Do you remember the first week of January 1989? That was 25 years ago, but I remember it well as that was a time of significant transition in Japan where I then lived.
Emperor Hirohito passed away that year on January 7. Born in 1901, he became the Emperor of Japan in 1926 and at the time of his death had been Japan’s longest-reigning monarch. When a new emperor accedes to the throne in Japan, a new era name is chosen and the calendar starts again at year 1. So Emperor Hirohito died in Showa 64.
Crown Prince Akihito became the 125th Emperor of Japan upon the death of his father and chose Heisei (“peace everywhere”) for the name of the new era. So last week was the beginning of Heisei 26 in Japan.
In the weeks before Emperor Hirohito’s death there was considerable anxiety among many Christians, and some other non-traditional Japanese people. Accordingly, “Showa, X-Day and Beyond” was the theme for the thirtieth Hayama Men’s Missionary Seminar, held on Jan. 5-7, 1989, at Amagi Sanso in Japan.
“X-Day” was the name given to the unknown day of the Emperor’s approaching death—and he died while the seminar was in progress. I had the privilege of giving the final paper at that meeting.
Part of the Christians’ concern at that pivotal time in Japanese history was the possibility of a surge of nationalistic (Shintoistic) fervor that would be detrimental to the Christian presence and activities in Japan. Even though religion and the state are to be separate according to the Japanese Constitution, there was considerably anxiety about that not being honored after X-Day.
Looking back, Emperor Hirohito’s death 25 years ago seems to have had minimal long-term effects on the religious or political situation in Japan. Things did not turn out as negatively for Christians, or others, as feared.
But now, quite unrelated to any religious affiliations or affectations, there seems to be a growing nationalistic movement in Japan led primarily by the current head of the Liberal Democratic Party, Prime Minister Shinzo Abe, who is now in the thirteenth month of his second stint as head of the Japanese government.

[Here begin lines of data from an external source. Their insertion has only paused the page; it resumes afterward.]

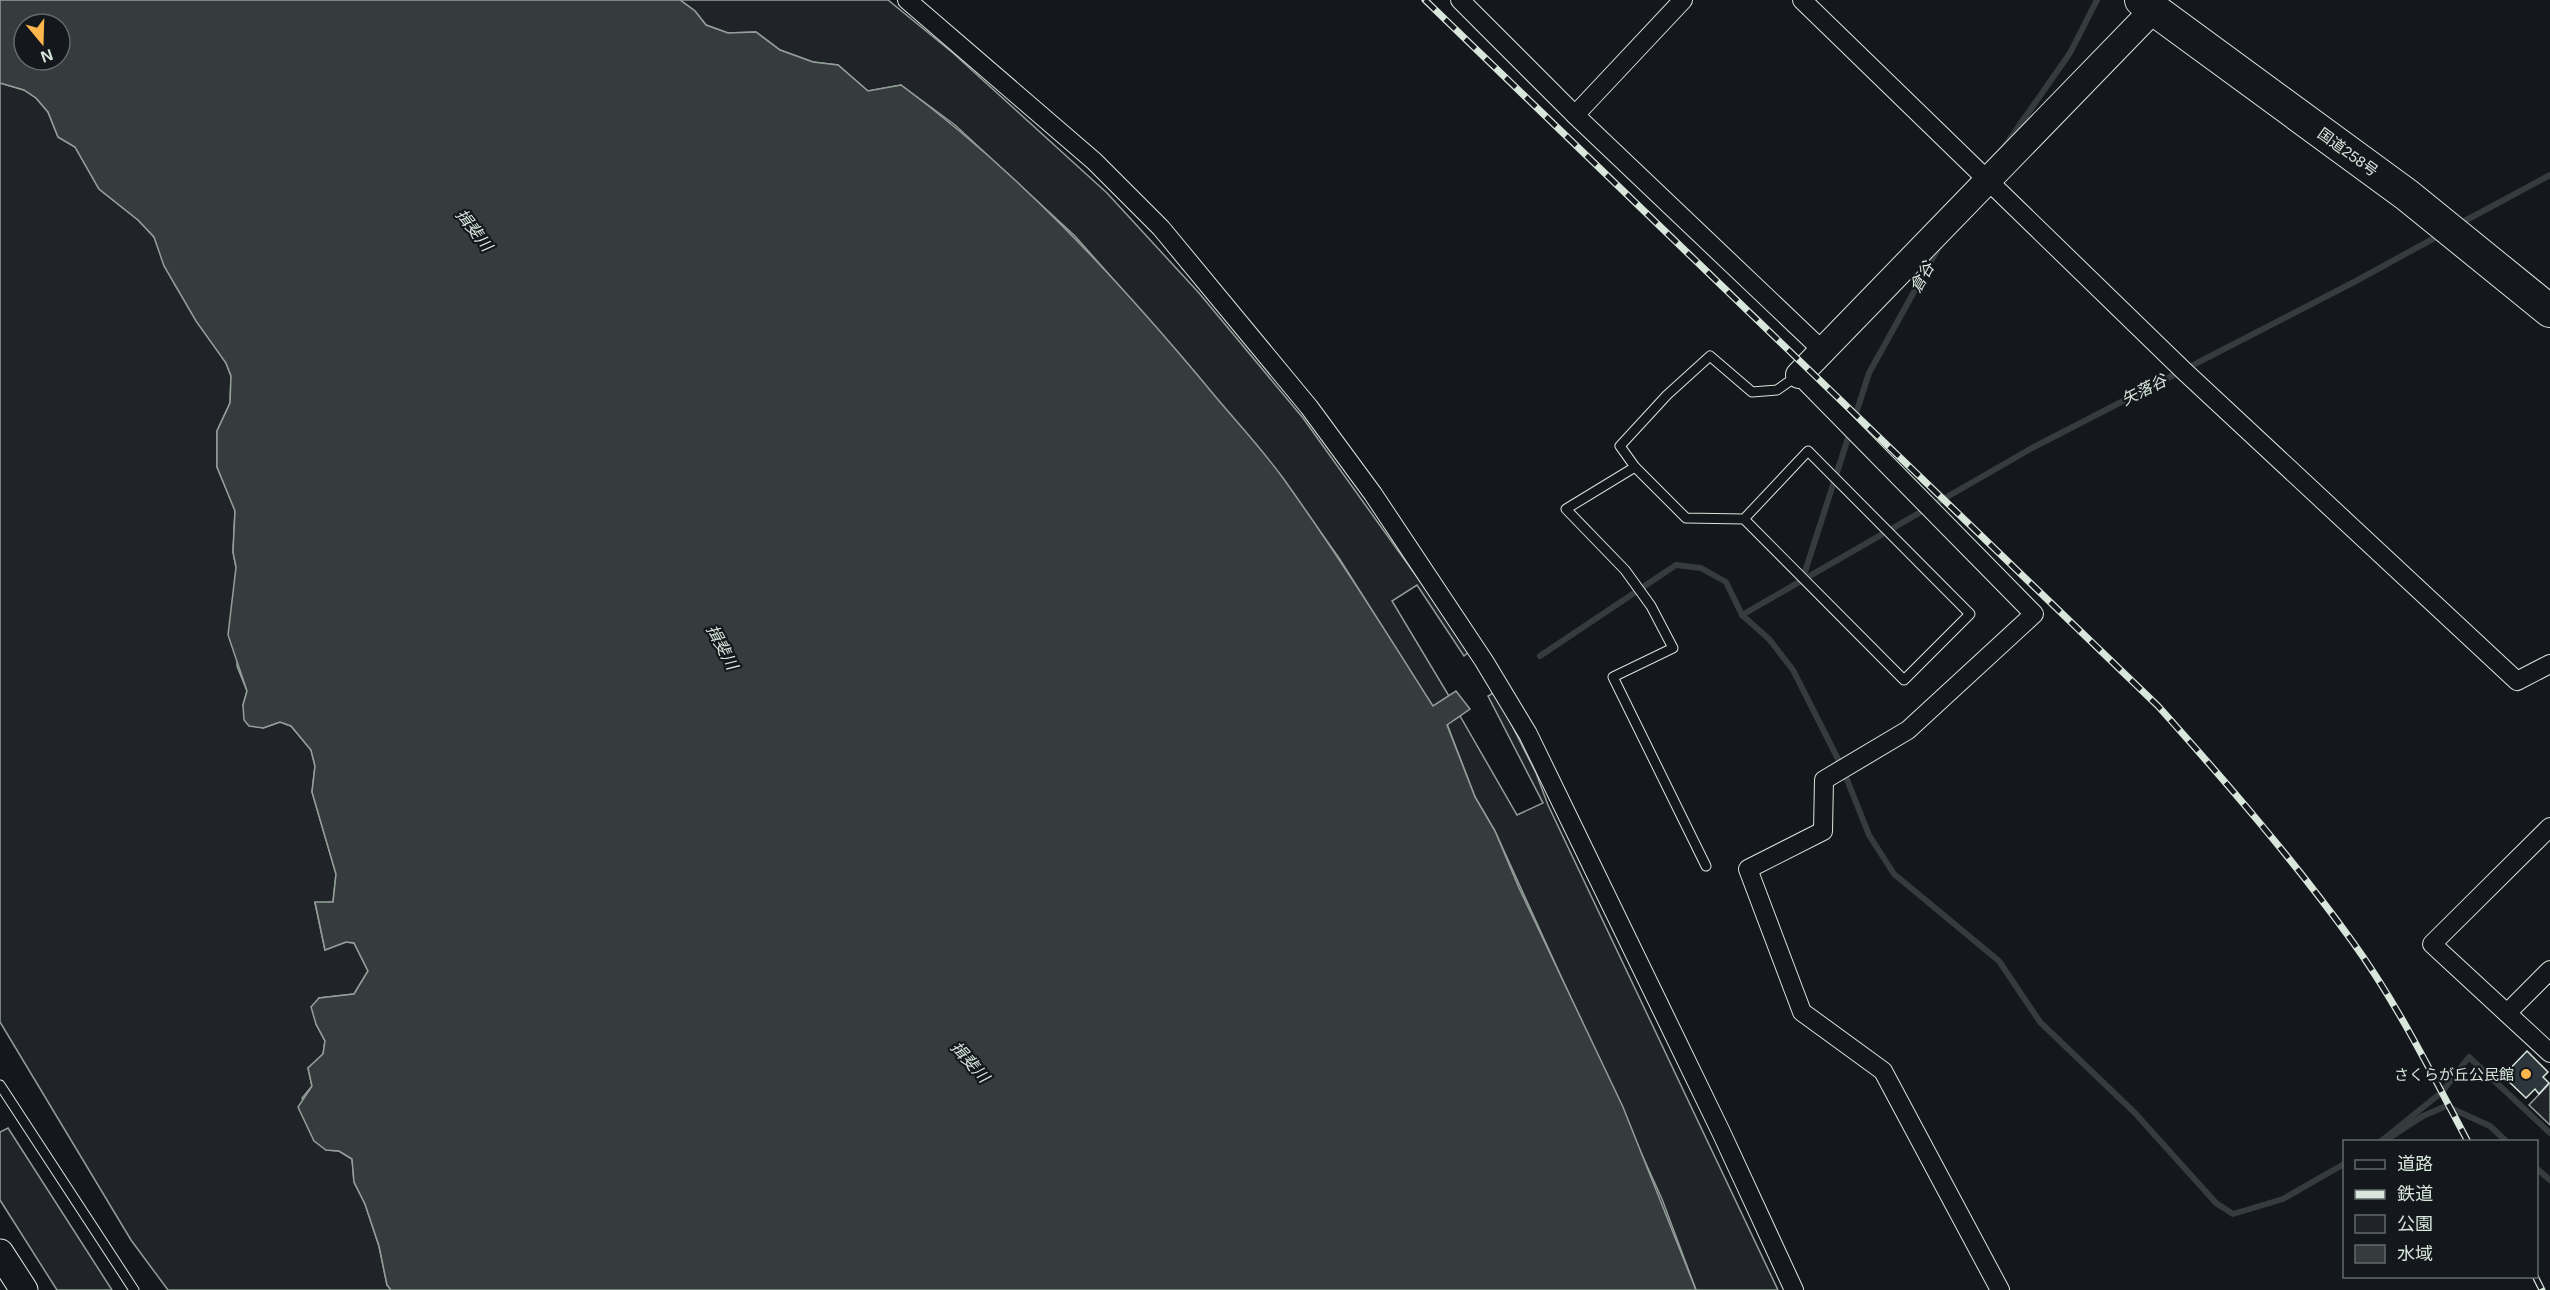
<svg xmlns="http://www.w3.org/2000/svg" width="2550" height="1290" viewBox="0 0 2550 1290" font-family="Arial,'Noto Sans JP',sans-serif">
<style>
.green{fill:#202428;stroke:#939e99;stroke-width:1.5}
.water{fill:#363b3e;stroke:#939e99;stroke-width:1.5;fill-rule:evenodd}
.lines{fill:none;stroke-linecap:round;stroke-linejoin:round}
.stream{stroke:#363b3e;stroke-width:6}
.building{fill:#2c363c;stroke:#d8e6dc;stroke-width:1.5}
.lane-casing{stroke:#d8e6dc;stroke-width:11}
.street-casing{stroke:#d8e6dc;stroke-width:20}
.secondary-casing{stroke:#d8e6dc;stroke-width:28}
.primary-casing{stroke:#d8e6dc;stroke-width:29}
.highway-casing{stroke:#d8e6dc;stroke-width:34}
.lane{stroke:#14181c;stroke-width:9}
.street{stroke:#14181c;stroke-width:18}
.secondary{stroke:#14181c;stroke-width:26}
.primary{stroke:#14181c;stroke-width:27}
.highway{stroke:#14181c;stroke-width:32}
.rail-casing{stroke:#d8e6dc;stroke-width:7}
.rail{stroke:#14181c;stroke-width:4.5;stroke-dasharray:14;stroke-linecap:butt}
.poi-dot{fill:#ffb74d;stroke:#14181c;stroke-width:2}
.labels{text-anchor:middle;dominant-baseline:central;stroke-width:4.5;stroke-linejoin:round;paint-order:stroke}
.street-label{font-size:15px;fill:#d8e6dc;stroke:#14181c}
.poi-label{font-size:15px;fill:#d8e6dc;stroke:#14181c;text-anchor:end}
.water-label{font-size:16px;font-style:italic;fill:#d8e6dc;stroke:#14181c}
</style>
<rect width="100%" height="100%" fill="#14181c"/>
<!-- green -->
<g class="green">
<polygon points="680,0 888,0 953,53 1107,193 1199,293 1303,418 1470,651 1464,656 1417,585 1392,601 1449,696 1433,707 1339,558 1281,476 1182,357 1075,236 955,125 901,85 868,91 838,65 813,62 780,50 756,32 728,33 706,25 695,11"/>
<polygon points="0,83 24,90 36,98 48,112 58,137 75,147 99,189 138,220 154,237 175,285 226,363 231,376 230,403 217,431 217,467 235,510 233,552 236,567 237,666 247,691 243,705 263,728 280,722 291,726 311,750 315,766 312,792 336,874 333,902 315,903 325,950 346,942 354,943 368,971 354,994 319,998 316,1024 325,1041 323,1054 308,1068 312,1086 302,1098 326,1150 339,1151 352,1159 354,1182 365,1204 379,1246 387,1285 391,1290 168,1290 131,1240 0,1022"/>
<polygon points="1495,692 1536,773 1548,805 1778,1290 1696,1290 1662,1199 1495,831 1475,797 1447,724 1460,716 1517,815 1543,803 1488,696"/>
<polygon points="2550,1083 2550,1125 2529,1105"/>
<polygon points="8,1128 112,1290 57,1290 0,1200 0,1132"/>
</g>
<!-- water -->
<path class="water" d="M 0,0 L 680,0 L 695,11 L 706,25 L 728,33 L 756,32 L 780,50 L 813,62 L 838,65 L 868,91 L 901,85 C 1016,170 1113,274 1205,384 C 1230,415 1259,445 1283,478 C 1336,552 1384,629 1433,706 L 1456,691 L 1470,709 L 1447,725 L 1475,797 L 1495,831 L 1519,888 L 1623,1107 L 1696,1290 L 391,1290 L 387,1285 L 379,1246 L 365,1204 L 354,1182 L 352,1159 L 339,1151 L 326,1150 L 314,1141 L 298,1107 L 312,1086 L 308,1068 L 323,1054 L 325,1041 L 316,1024 L 311,1007 L 319,998 L 354,994 L 368,971 L 354,943 L 346,942 L 325,950 L 315,902 L 333,902 L 336,874 L 312,792 L 315,766 L 311,750 L 291,726 L 280,722 L 263,728 L 249,726 L 244,720 L 243,705 L 247,691 L 228,635 L 236,567 L 233,552 L 235,511 L 217,467 L 217,431 L 230,403 L 231,376 L 226,363 L 196,321 L 164,266 L 154,237 L 138,220 L 99,189 L 75,147 L 58,137 L 48,112 L 36,98 L 24,90 L 0,83 ZM 24,24 L 60,24 L 60,60 L 24,60 Z"/>
<g class="lines">
<!-- stream -->
<g class="stream">
<polyline points="2005,146 2070,53 2097,0"/>
<polyline points="2459,224 2550,175"/>
<polyline points="1802,581 1869,373 1940,245"/>
<polyline points="1742,615 2032,448 2356,281 2440,235"/>
<polyline points="1540,656 1676,565 1701,568 1726,582 1742,615 1769,639 1793,670 1842,767 1869,835 1894,874 1999,961 2040,1022 2135,1113 2216,1203 2233,1214 2283,1199 2344,1164"/>
<polyline points="2389,1138 2423,1116 2446,1106 2490,1126 2507,1142"/>
<polyline points="2380,1142 2442,1092 2469,1057 2550,1133"/>
<polyline points="2536,1168 2550,1180"/>
</g>
</g>
<!-- building -->
<polygon class="building" points="2527,1051 2548,1072 2543,1077 2549,1083 2539,1094 2535,1089 2526,1098 2503,1076"/>
<g class="lines">
<defs>
<g id="lane">
<polyline points="1635,467 1566,509 1625,570 1651,606 1673,648 1613,677 1706,866"/>
<polyline points="1744,519 1808,451 1970,614 1904,680 1744,519 1686,518 1635,467 1620,446 1667,395 1710,356 1752,392 1777,390 1797,376"/>
<polyline points="0,1085 134,1290"/>
</g>
<g id="street">
<polyline points="907,0 1094,161 1161,228 1309,407 1373,494 1484,661 1528,734 1721,1132 1794,1290"/>
<polyline points="1460,0 1575,115 1821,349"/>
<polyline points="1802,0 2183,370 2517,681 2550,664"/>
<polyline points="1575,115 1683,0"/>
<polyline points="1799,375 2034,614 1908,730 1824,780 1823,831 1748,869 1802,1012 1883,1071 2000,1290"/>
<polyline points="2550,827 2432,944 2550,1053"/>
<polyline points="2507,1013 2550,970"/>
</g>
<polyline id="secondary" points="1799,375 2154,9"/>
<polyline id="primary" points="0,1253 24,1290"/>
<polyline id="highway" points="2141,0 2407,195 2550,311"/>
</defs>
<!-- lane casing -->
<use href="#lane" class="lane-casing"/>
<!-- street casing -->
<use href="#street" class="street-casing"/>
<!-- secondary casing -->
<use href="#secondary" class="secondary-casing"/>
<!-- primary casing -->
<use href="#primary" class="primary-casing"/>
<!-- highway casing -->
<use href="#highway" class="highway-casing"/>
<!-- lane -->
<use href="#lane" class="lane"/>
<!-- street -->
<use href="#street" class="street"/>
<!-- secondary -->
<use href="#secondary" class="secondary"/>
<!-- primary -->
<use href="#primary" class="primary"/>
<!-- highway -->
<use href="#highway" class="highway"/>
<defs>
<g id="rail">
<path d="M 1425,0 L 2158,706 C 2226,782 2292,858 2352,941 C 2397,1003 2432,1074 2468,1142"/>
<polyline points="2535,1276 2542,1290"/>
</g>
</defs>
<!-- rail casing -->
<use href="#rail" class="rail-casing"/>
<!-- rail -->
<use href="#rail" class="rail"/>
</g>
<!-- markers -->
<circle class="poi-dot" cx="2526" cy="1074" r="6"/>
<g class="labels">
<!-- street labels -->
<g class="street-label">
<text transform="translate(2348 152) rotate(36)">国道258号</text>
</g>
<!-- poi labels -->
<g class="poi-label">
<text x="2514" y="1074">さくらが丘公民館</text>
</g>
<!-- water labels -->
<g class="water-label">
<text transform="translate(474 230) rotate(52)">揖斐川</text>
<text transform="translate(1922 277) rotate(-61)">倉谷</text>
<text transform="translate(2144 390) rotate(-27)">矢落谷</text>
<text transform="translate(722 647) rotate(62)">揖斐川</text>
<text transform="translate(970 1062) rotate(48)">揖斐川</text>
</g>
</g>
<!-- legend -->
<rect x="2343" y="1140" width="195" height="138" fill="#14181c" stroke="#626a69" stroke-width="1.5"/>
<rect x="2355" y="1160" width="30" height="9" fill="#14181c" stroke="#626a69" stroke-width="1.5"/>
<text x="2397" y="1170" font-size="18" fill="#d8e6dc">道路</text>
<rect x="2355" y="1190" width="30" height="9" fill="#d8e6dc" stroke="#626a69" stroke-width="1.5"/>
<text x="2397" y="1200" font-size="18" fill="#d8e6dc">鉄道</text>
<rect x="2355" y="1215" width="30" height="18" fill="#202428" stroke="#626a69" stroke-width="1.5"/>
<text x="2397" y="1230" font-size="18" fill="#d8e6dc">公園</text>
<rect x="2355" y="1245" width="30" height="18" fill="#363b3e" stroke="#626a69" stroke-width="1.5"/>
<text x="2397" y="1260" font-size="18" fill="#d8e6dc">水域</text>
<!-- north arrow -->
<g transform="translate(42 42) rotate(161)"><circle r="28" fill="#14181c" stroke="#626a69" stroke-width="1.5"/>
<path d="M0-4.5L10 22L0 15L-10 22Z" fill="#ffb74d"/>
<text y="-9" font-size="16" font-weight="bold" text-anchor="middle" fill="#d8e6dc">N</text>
</g>
</svg>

PM Abe (pronounced ah-beh) became the 90th Japanese Prime Minister in September 26, 2006. He was then Japan's youngest prime minister since World War II—and the first to be born after the war. But he served as prime minister for less than a year the first time, resigning on September 12, 2007.
Since his election again in December 2012, Abe has taken a hawkish position that is currently a concern for many Japanese—and people in nearby countries. The end of month, as the Washington Post reported, “Japanese Prime Minister Shinzo Abe visited a Shinto shrine Thursday that honors Japan’s war dead, including 14 war criminals, and is seen by Asian neighbors as a symbol of the nation’s unrepentant militarism.”


That visit to Yasukuni Shine is, of course, much opposed by Christians, and others, in Japan. But much of their opposition last year was due to PM Abe’s expressed intention to change Article IX of the Japanese Constitution, which outlaws war as a means to settle international disputes involving the state.
Less than a week after his ill-conceived visit to Yasukuni, in his New Year message last week PM Abe reaffirmed his resolve to change the nation’s pacifist constitution. No wonder not only peace-loving Japanese but people of the neighboring countries, and elsewhere, have worries about the direction Japan is headed.